LIL is typically used to construct the matrix. Once the matrix is constructed, it is typically converted to a format, such as Harwell-Boeing column-compressed sparse matrix format, which is more efficient for matrix operations.

  • Method Details

    • nz

      int nz()
      Returns the number of nonzero entries.
      Returns:
      the number of nonzero entries.
    • nz

      int nz(int j)
      Returns the number of nonzero entries in column j.
      Parameters:
      j - the column index.
      Returns:
      the number of nonzero entries in column j.
    • nrow

      default int nrow()
      Returns the number of rows.
      Returns:
      the number of rows.
    • ncol

      int ncol()
      Returns the number of columns.
      Returns:
      the number of columns.
    • get

      default double get(int i, int j)
      Returns the value at entry (i, j).
      Parameters:
      i - the row index.
      j - the column index.
      Returns:
      the cell value.
    • unitize

      default void unitize()
      Unitize each row so that L2 norm of x = 1.
    • unitize1

      default void unitize1()
      Unitize each row so that L1 norm of x is 1.
    • toMatrix

      default SparseMatrix toMatrix()
      Convert into Harwell-Boeing column-compressed sparse matrix format.
      Returns:
      the sparse matrix.
    • of

      static <T> SparseDataset<T> of(Collection<SampleInstance<SparseArray,T>> data)
      Returns a default implementation of SparseDataset without targets.
      Type Parameters:
      T - the target type.
      Parameters:
      data - sparse arrays.
      Returns:
      the sparse dataset.
    • of

      static <T> SparseDataset<T> of(Collection<SampleInstance<SparseArray,T>> data, int ncol)
      Returns a default implementation of SparseDataset without targets.
      Type Parameters:
      T - the target type.
      Parameters:
      data - sparse arrays.
      ncol - the number of columns.
      Returns:
      the sparse dataset.
    • of

      static SparseDataset<Void> of(SparseArray[] data)
      Returns a default implementation of SparseDataset without targets.
      Parameters:
      data - sparse arrays.
      Returns:
      the sparse dataset.
    • of

      static SparseDataset<Void> of(SparseArray[] data, int ncol)
      Returns a default implementation of SparseDataset without targets.
      Parameters:
      data - sparse arrays.
      ncol - the number of columns.
      Returns:
      the sparse dataset.
    • of

      static SparseDataset<Void> of(Stream<SparseArray> data)
      Returns a default implementation of SparseDataset.
      Parameters:
      data - sparse arrays.
      Returns:
      the sparse dataset.
    • from

      static SparseDataset<Void> from(Path path) throws IOException, ParseException
      Parses spare dataset in coordinate triple tuple list format. Coordinate file stores a list of (row, column, value) tuples.
      Parameters:
      path - the input file path.
      Returns:
      the sparse dataset.
      Throws:
      IOException - when fails to read file.
      ParseException - when fails to parse data.
    • from

      static SparseDataset<Void> from(Path path, int arrayIndexOrigin) throws IOException, ParseException
      Reads spare dataset in coordinate triple tuple list format. Coordinate file stores a list of (row, column, value) tuples:
       instanceID attributeID value
       instanceID attributeID value
       instanceID attributeID value
       instanceID attributeID value
       ...
       instanceID attributeID value
       instanceID attributeID value
       instanceID attributeID value
       
      Ideally, the entries are sorted (by row index, then column index) to improve random access times. This format is good for incremental matrix construction.
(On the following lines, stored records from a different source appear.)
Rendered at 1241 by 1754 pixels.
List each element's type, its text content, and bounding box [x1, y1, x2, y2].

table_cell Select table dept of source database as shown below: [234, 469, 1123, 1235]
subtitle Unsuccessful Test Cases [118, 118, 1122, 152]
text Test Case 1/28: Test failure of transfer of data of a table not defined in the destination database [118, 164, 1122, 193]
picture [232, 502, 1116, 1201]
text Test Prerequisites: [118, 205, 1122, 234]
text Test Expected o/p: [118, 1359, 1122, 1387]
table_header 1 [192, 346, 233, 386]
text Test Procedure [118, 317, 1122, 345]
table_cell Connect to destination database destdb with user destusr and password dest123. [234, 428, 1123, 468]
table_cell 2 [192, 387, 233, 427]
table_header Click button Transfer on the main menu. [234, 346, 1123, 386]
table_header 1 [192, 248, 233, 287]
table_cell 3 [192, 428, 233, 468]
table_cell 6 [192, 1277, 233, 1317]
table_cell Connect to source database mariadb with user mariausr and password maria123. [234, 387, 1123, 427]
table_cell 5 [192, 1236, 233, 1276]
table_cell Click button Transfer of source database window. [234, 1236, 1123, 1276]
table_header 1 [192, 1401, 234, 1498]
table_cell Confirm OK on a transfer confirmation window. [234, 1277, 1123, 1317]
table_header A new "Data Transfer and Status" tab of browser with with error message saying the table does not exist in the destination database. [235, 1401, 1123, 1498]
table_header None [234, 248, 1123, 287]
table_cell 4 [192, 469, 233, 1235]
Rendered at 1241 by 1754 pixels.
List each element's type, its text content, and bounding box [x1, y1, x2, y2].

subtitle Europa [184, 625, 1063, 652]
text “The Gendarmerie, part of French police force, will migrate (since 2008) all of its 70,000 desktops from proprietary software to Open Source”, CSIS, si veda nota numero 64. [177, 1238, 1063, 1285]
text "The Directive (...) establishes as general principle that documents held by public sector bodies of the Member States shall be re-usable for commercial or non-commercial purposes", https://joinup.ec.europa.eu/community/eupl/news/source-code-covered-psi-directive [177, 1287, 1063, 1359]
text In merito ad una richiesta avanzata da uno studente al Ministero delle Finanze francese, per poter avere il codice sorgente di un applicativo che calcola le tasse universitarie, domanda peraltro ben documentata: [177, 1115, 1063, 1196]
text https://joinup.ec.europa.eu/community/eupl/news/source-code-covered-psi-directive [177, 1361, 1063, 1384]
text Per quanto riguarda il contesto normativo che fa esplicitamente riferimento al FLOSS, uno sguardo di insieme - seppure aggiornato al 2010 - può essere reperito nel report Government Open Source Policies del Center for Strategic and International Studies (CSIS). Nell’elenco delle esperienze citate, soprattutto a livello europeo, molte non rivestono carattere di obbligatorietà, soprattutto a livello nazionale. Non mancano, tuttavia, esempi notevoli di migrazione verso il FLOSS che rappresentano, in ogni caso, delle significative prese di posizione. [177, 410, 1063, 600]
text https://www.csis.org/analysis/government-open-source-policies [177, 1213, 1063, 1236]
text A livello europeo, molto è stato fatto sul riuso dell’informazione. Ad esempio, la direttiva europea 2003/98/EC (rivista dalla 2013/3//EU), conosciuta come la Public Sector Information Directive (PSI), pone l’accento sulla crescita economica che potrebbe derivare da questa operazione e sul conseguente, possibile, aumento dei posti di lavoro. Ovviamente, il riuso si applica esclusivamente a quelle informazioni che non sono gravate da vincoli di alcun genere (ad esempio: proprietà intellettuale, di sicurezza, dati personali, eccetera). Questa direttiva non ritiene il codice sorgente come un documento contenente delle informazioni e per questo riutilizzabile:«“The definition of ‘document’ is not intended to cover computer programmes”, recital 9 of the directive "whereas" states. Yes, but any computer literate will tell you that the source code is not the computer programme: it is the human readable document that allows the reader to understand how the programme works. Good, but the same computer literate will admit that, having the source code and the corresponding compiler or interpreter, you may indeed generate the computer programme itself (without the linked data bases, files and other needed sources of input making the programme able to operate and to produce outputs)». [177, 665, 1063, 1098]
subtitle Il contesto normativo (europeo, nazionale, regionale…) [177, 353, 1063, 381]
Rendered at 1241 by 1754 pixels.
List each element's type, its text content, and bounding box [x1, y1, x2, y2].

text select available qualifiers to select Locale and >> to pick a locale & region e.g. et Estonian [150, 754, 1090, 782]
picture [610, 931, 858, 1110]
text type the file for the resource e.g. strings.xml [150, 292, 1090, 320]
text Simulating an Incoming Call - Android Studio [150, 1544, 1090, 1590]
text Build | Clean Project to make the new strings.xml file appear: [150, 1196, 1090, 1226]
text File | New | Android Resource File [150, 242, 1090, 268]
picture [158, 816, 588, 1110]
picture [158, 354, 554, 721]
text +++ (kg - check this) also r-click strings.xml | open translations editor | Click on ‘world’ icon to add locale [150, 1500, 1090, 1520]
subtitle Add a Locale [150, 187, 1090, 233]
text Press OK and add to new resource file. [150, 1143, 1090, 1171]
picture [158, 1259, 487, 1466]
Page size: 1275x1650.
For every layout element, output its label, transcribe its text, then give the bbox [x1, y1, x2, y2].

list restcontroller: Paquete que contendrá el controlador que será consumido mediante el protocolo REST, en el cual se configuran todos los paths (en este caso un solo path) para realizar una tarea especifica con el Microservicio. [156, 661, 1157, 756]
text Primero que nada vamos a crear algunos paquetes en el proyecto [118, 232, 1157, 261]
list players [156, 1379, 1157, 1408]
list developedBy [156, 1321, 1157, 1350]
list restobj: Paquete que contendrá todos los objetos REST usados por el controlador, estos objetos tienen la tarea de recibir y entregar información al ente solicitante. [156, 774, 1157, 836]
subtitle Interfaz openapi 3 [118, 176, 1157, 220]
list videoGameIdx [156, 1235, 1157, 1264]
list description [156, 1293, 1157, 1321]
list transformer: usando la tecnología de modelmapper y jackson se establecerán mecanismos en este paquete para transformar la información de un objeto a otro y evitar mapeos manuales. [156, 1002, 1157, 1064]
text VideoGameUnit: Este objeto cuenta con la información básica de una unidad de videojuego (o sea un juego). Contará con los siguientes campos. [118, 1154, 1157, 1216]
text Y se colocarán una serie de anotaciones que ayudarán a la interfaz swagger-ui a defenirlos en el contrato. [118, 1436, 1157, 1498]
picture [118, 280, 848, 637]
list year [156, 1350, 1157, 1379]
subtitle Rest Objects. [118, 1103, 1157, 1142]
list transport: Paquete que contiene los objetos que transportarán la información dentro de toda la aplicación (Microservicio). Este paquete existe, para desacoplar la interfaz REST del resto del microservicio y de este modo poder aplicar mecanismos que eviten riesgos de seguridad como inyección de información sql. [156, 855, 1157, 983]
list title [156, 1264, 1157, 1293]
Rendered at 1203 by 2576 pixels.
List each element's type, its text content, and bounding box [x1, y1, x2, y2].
      In addition, there may a header line

       D W N   // The number of rows, columns and nonzero entries.
       
      or 3 header lines
       D    // The number of rows
       W    // The number of columns
       N    // The total number of nonzero entries in the dataset.
       
      Parameters:
      path - the input file path.
      arrayIndexOrigin - the starting index of array. By default, it is 0 as in C/C++ and Java. But it could be 1 to parse data produced by other programming language such as Fortran.
      Returns:
      the sparse dataset.
      Throws:
      IOException - if stream to file cannot be read or closed.
      ParseException - if an index is not an integer or the value is not a double.